このようにIaCツールには様々なものがあり、使用するものによって記述量(=開発工数)も学習コストも全く異なります。また、参照する記事や実装例の豊富さも開発スピードにもろに関わってきます。AWSの場合は、コードの実装例や、エラーの対処法が書いてあるブログなどが結構出てくるのですが、Azureの場合はエラーが出ても基本的にMicrosoftの公式ドキュメントしか出てこないので、トライアンドエラーで解決するしかありません。
そのため、IaCツールを実際のプロジェクトに適用する際には各々の特性の違いを適切に把握しておく必要があるかと思います。
JSON&YAML or プログラミング言語
JSONやYAMLで全部書くのは中々ハードな作業です。必要な設定値も多くなるので、自然と行数も多くなります。また、ARMテンプレートの場合はリソースの依存関係なども細かく指定しなければいけないので大変です。

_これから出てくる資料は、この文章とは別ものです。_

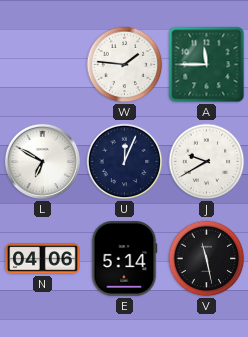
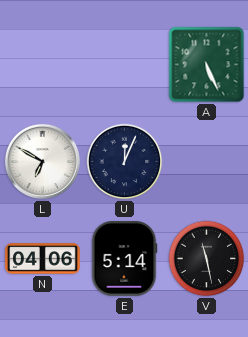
W: 1:46 -> none
A: 11:45 -> 5:26
J: 9:40 -> none
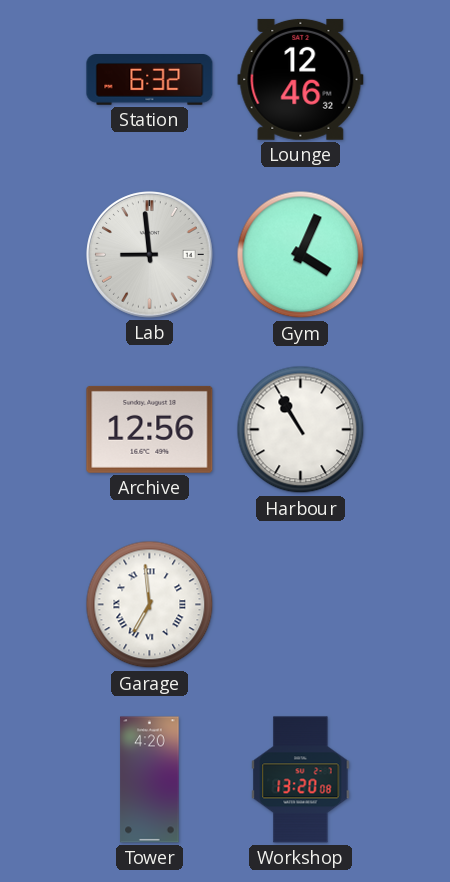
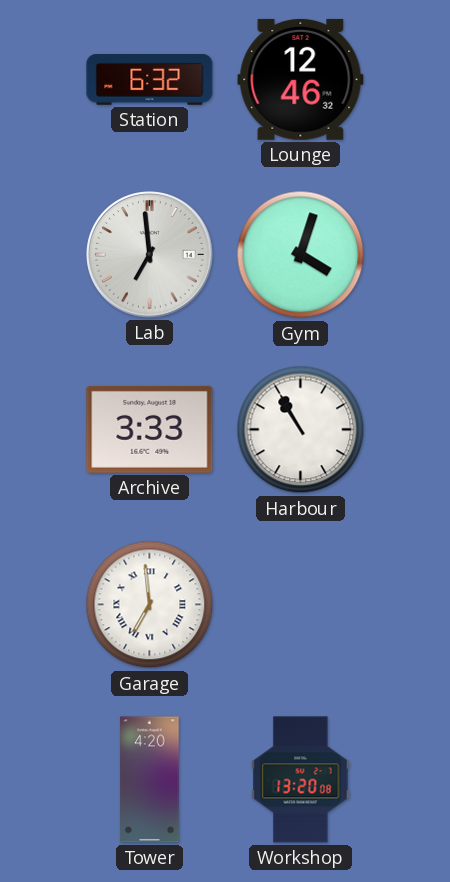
Lab: 8:59 -> 6:59
Gym: 4:04 -> 4:03
Archive: 12:56 -> 3:33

JSONやYAMLでのIaCというのは、コンパイラが存在する前の機械語でコーディングするようなものです。なので、TerraformやBicepのようなドメイン固有言語での記述が可能なツールがある場合、そちらを使用するのが自然と思います。少々学習コストはかかるかもしれませんが、長期的な目線で見ると後者を使用する方がコードの記述や運用面でも楽になるかと思います。

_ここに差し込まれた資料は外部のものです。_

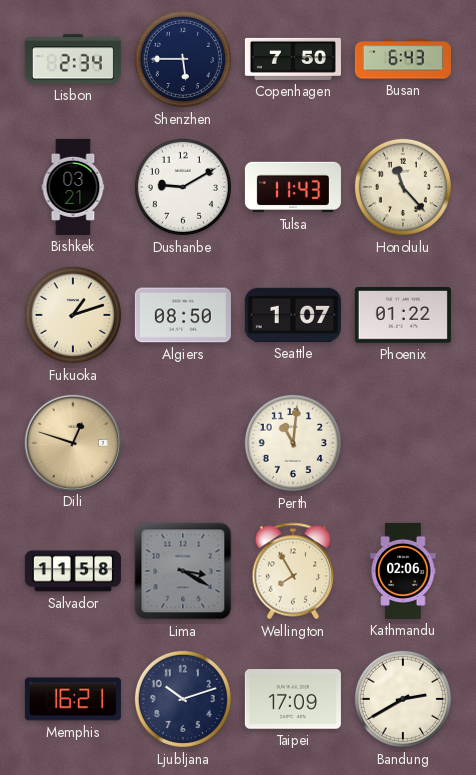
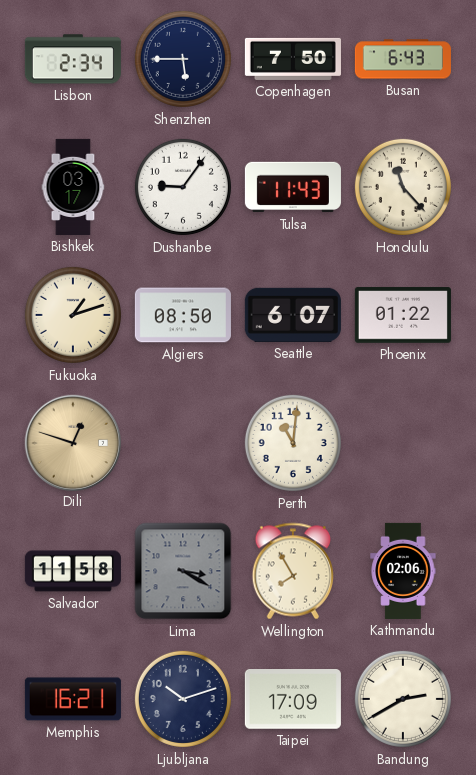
Bishkek: 03:21 -> 03:17
Dushanbe: 9:10 -> 9:06
Seattle: 1:07 -> 6:07
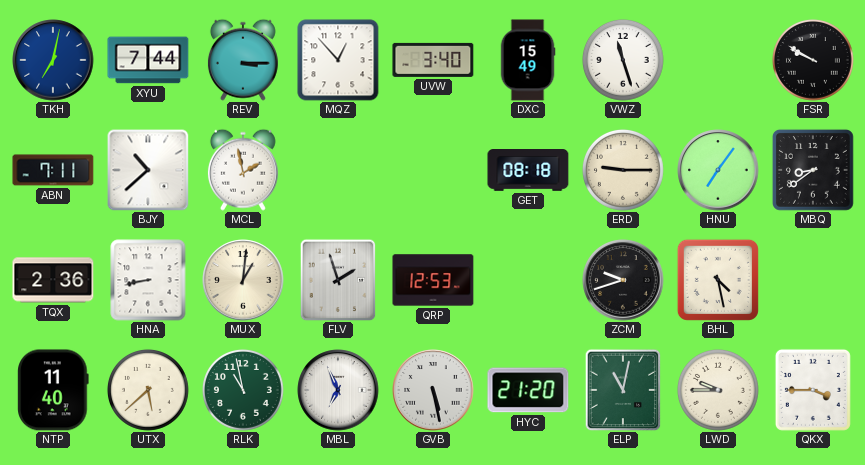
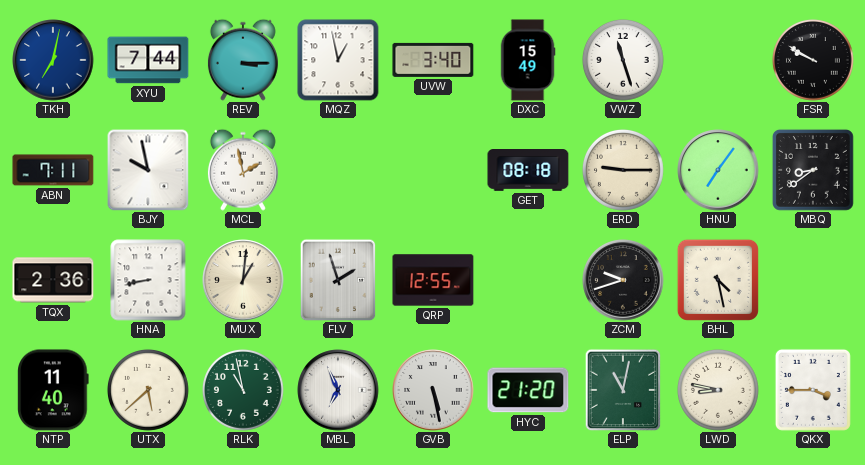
MQZ: 12:53 -> 12:58
BJY: 10:38 -> 9:58
QRP: 12:53 -> 12:55
LWD: 9:45 -> 8:47
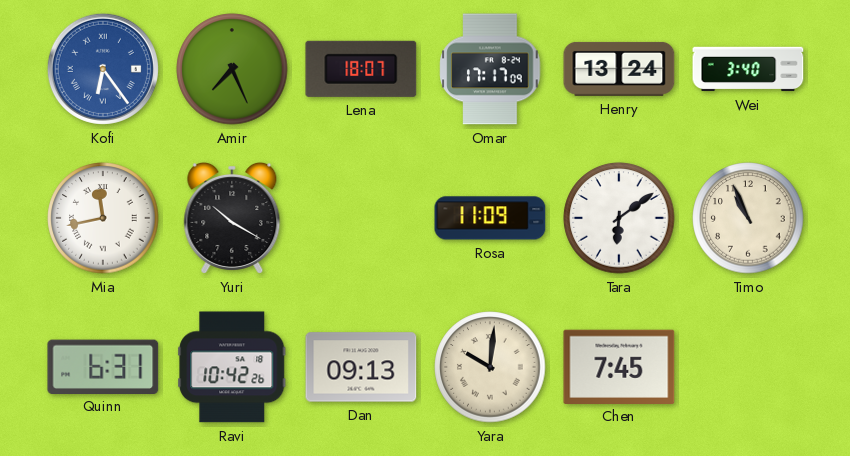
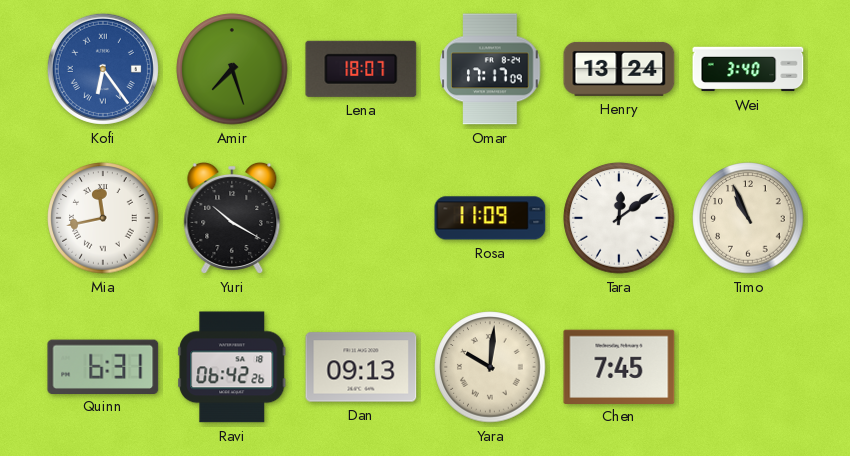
Amir: 7:26 -> 7:27
Tara: 6:09 -> 12:09
Ravi: 10:42 -> 06:42
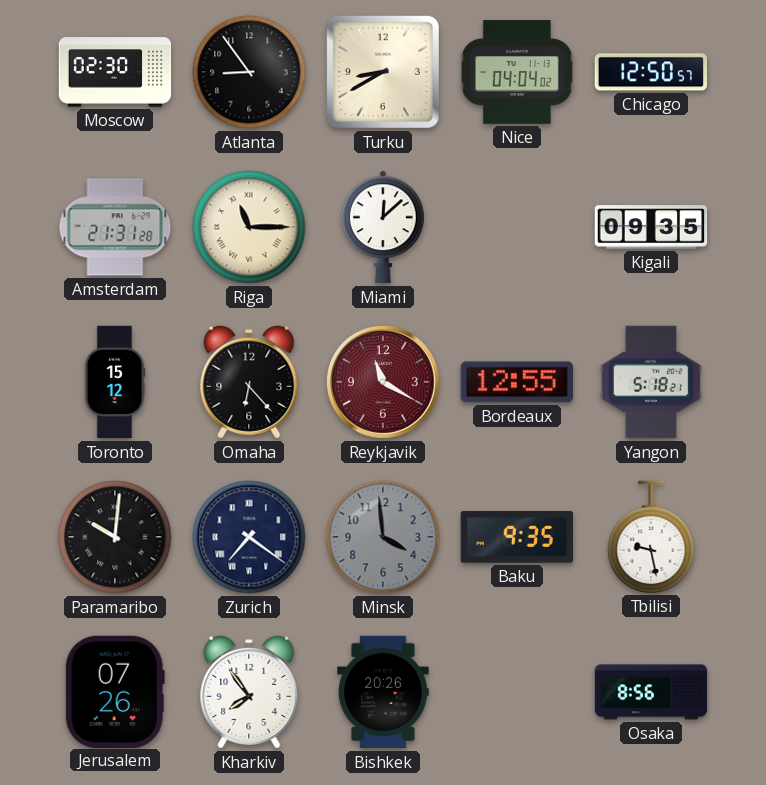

また、最近はCDKに加えてPulumiというIaCツールも出てきているようです。こちらもCDKと同じようにプログラミング言語を用いてIaCのコードを記述できるものですが、CDKと異なる点はTerraformのようにマルチクラウドに対応してる点です。また、Terraformの場合はHCL(HashiCorp Configuration Language)という独自の言語を覚える必要がありますが、Pulumiはマルチクラウド対応+プログラミング言語での記述なので、TerraformとCDKのいいとこどりのようなツールです。このようにプログラミング言語でのIaCが本格化すれば、インフラ担当者にもコーディングスキルが求められるようになるかもしれません。実際、CDKを使用している現場ではインフラエンジニアがバックエンドエンジニアを兼任しているケースもあるようなので、時間の問題かもしれません。
PulumiはIaCの革命児になれるか
Terraformは素晴らしい
と、ここまで色々書きましたが、やはりTerraformは素晴らしいと思います。AWSでもAzureでもGCPでも何でもデプロイできるのは有能ですね。世界にはエスペラント語というものが存在します。世界中のあらゆる人が簡単に学ぶことができ、英語に成り代わる世界のリングワ・フランカ(共通語)として作られた人工言語です。Terraformはこのラテン語のようにクラウド界におけるIaCのリングワ・フランカと言えると思います。なので、迷った場合はぜひTerraformを使いましょう!